If your model does not fit on memory, you would use from_path=True. Here, the program splits into 2 paths: either you chunkify the model yourself and store them somewhere and provide the path, or you let the program chunkify your models in a tempdir (meaning the chunks are deleted afterwards).

You will need these arguments in that case:

path_to_state_dict_chunks: Optional[str],
path_to_state_dict_object: Optional[str],
chunkify: bool,
path_to_pytree_chunks: Optional[str],
path_to_pytree_object: Optional[str],
arrange_with_anthropic: bool,
anthropic_model: str,
target_dir: str,
target_name: str,

What's important here is to know if your models weights and the weights in the state dict are in the right order! This might not always be the case.

For example, in this case, the conversion will fail:

PyTree: lin1 - Shape: 10, 20 lin2 - Shape: 20, 20

State Dict: lin2 - Shape: 20, 20 lin1 - Shape: 10, 20

This will fail, because s2p will look at the order of the weights and in this case, the shapes don't match.

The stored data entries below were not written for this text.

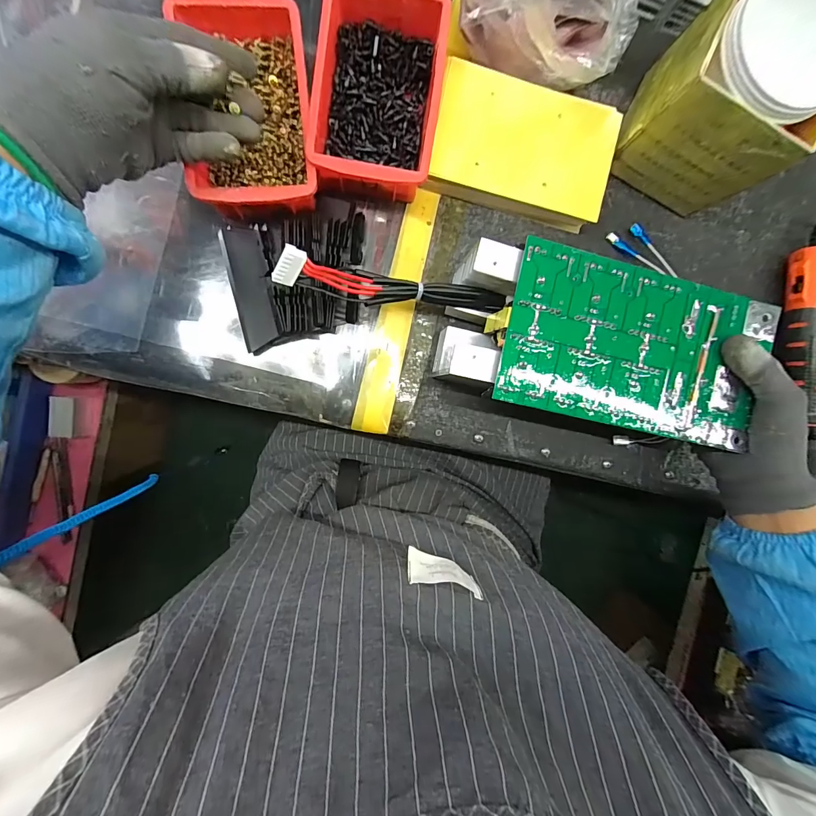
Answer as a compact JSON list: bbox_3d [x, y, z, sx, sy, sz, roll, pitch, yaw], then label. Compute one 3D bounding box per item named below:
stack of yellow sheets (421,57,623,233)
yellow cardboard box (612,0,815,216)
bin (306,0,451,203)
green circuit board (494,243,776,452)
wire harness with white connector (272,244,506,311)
[{"bbox_3d":[0.103,-0.232,0.345,0.156,0.030,0.100,11,92,-6],"label":"stack of yellow sheets"},{"bbox_3d":[0.254,-0.245,0.321,0.111,0.110,0.087,26,91,-7],"label":"yellow cardboard box"},{"bbox_3d":[-0.024,-0.259,0.318,0.099,0.055,0.153,7,93,-6],"label":"bin"},{"bbox_3d":[0.181,-0.047,0.297,0.213,0.007,0.124,12,92,-6],"label":"green circuit board"},{"bbox_3d":[-0.008,-0.095,0.299,0.181,0.036,0.025,-1,94,-28],"label":"wire harness with white connector"}]

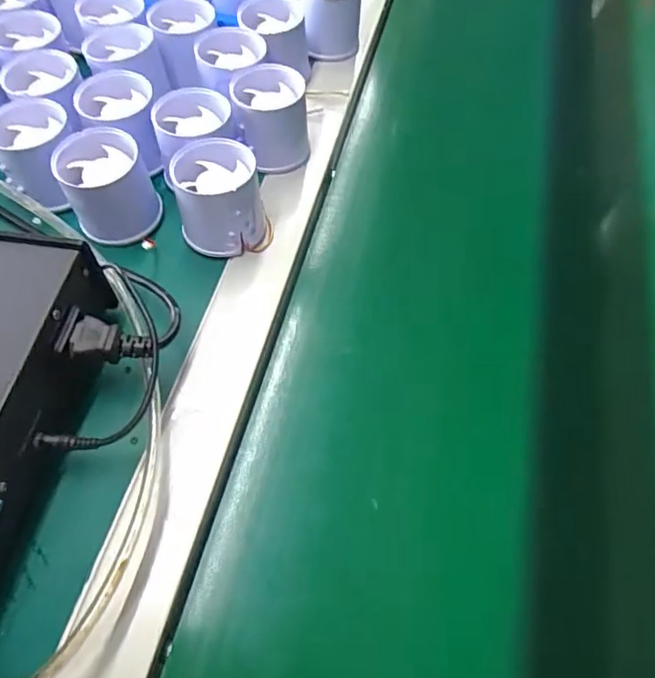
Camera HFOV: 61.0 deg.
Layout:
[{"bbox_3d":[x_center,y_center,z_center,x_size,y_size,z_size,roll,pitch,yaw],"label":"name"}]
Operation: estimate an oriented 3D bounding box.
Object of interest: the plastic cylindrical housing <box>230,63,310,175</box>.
[{"bbox_3d":[-0.041,-0.156,0.395,0.053,0.048,0.062,-7,59,-6],"label":"plastic cylindrical housing"}]

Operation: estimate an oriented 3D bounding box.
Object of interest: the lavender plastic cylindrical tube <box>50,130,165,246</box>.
[{"bbox_3d":[-0.140,-0.097,0.359,0.052,0.051,0.050,1,58,-2],"label":"lavender plastic cylindrical tube"}]

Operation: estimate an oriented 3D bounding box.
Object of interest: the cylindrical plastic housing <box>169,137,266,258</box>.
[{"bbox_3d":[-0.069,-0.091,0.355,0.051,0.052,0.053,1,58,-2],"label":"cylindrical plastic housing"}]

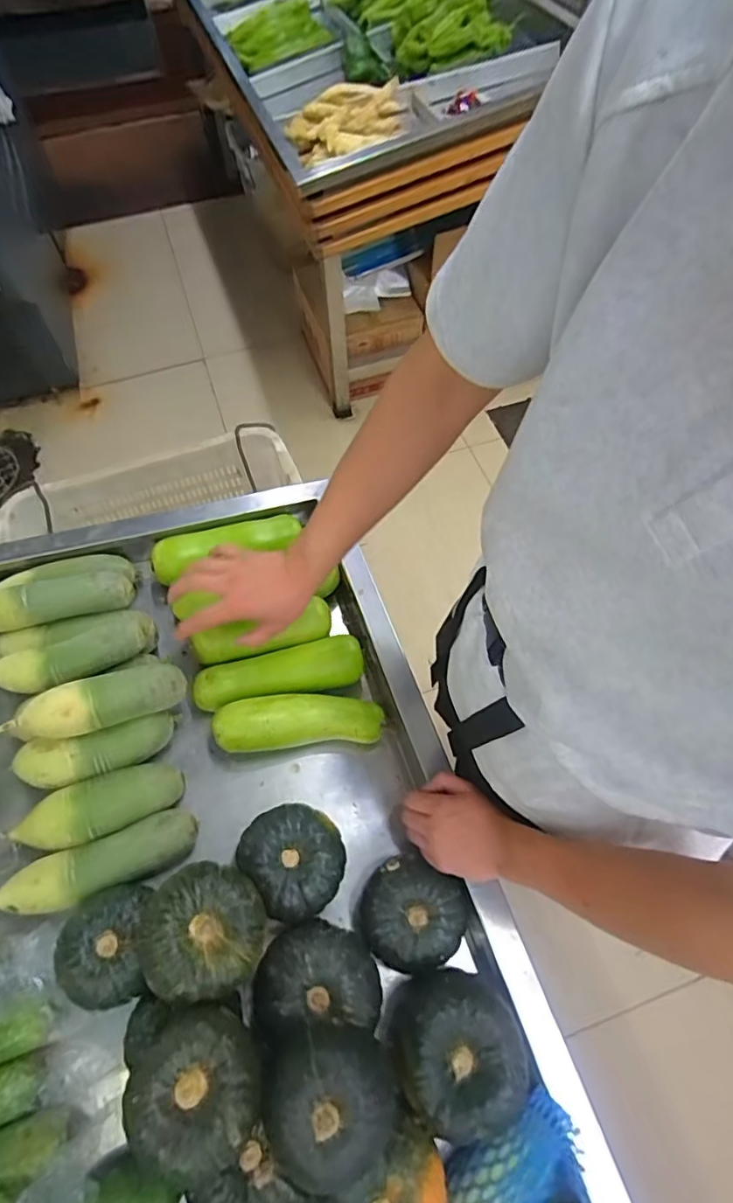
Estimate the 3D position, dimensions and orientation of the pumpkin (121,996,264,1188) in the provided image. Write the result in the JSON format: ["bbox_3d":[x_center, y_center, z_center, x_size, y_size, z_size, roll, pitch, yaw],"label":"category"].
[{"bbox_3d":[-0.137,0.391,0.447,0.094,0.074,0.103,-1,61,2],"label":"pumpkin"}]

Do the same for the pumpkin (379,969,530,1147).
[{"bbox_3d":[0.083,0.428,0.530,0.118,0.080,0.121,-1,61,2],"label":"pumpkin"}]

You might be wondering now: "why not just match the shapes?" Unfortunately, it's not guaranteed that the shapes are unique. Consider this case:

PyTree: lin1 - Shape: 10, 10 lin2 - Shape: 10, 10 lin3 - Shape: 10, 10

State Dict: lin3 - Shape: 10, 10 lin2 - Shape: 10, 10 lin1 - Shape: 10, 10

Conversion in this case would succeed, but the resulting model would be incorrect. We could try to infer the order with the names, but after trying a couple of algorithms to match the names, nothing really worked. This is why you can either:

  • use the provided GUI to align the weights yourself
  • or use Anthropic's Claude model to align them, without starting the GUI

To start the GUI, you will need to do the following:

from statedict2pytree.app import start_conversion_from_pytree_and_state_dict
from statedict2pytree.app import start_conversion_from_paths

# if in memory:
start_conversion_from_pytree_and_state_dict(
    pytree: PyTree, state_dict: dict[str, torch.Tensor]
)

# else:
start_conversion_from_paths(pytree_path: str, state_dict_path: str)

This will start a Flask server and you can start aligning your model.

On the other hand, you can also provide your ANTHROPIC_API_KEY in your environment variables and set arrange_with_anthropic to True in the main convert function. It will ask you to confirm if you like the arrangement it made (usually it works on the first try).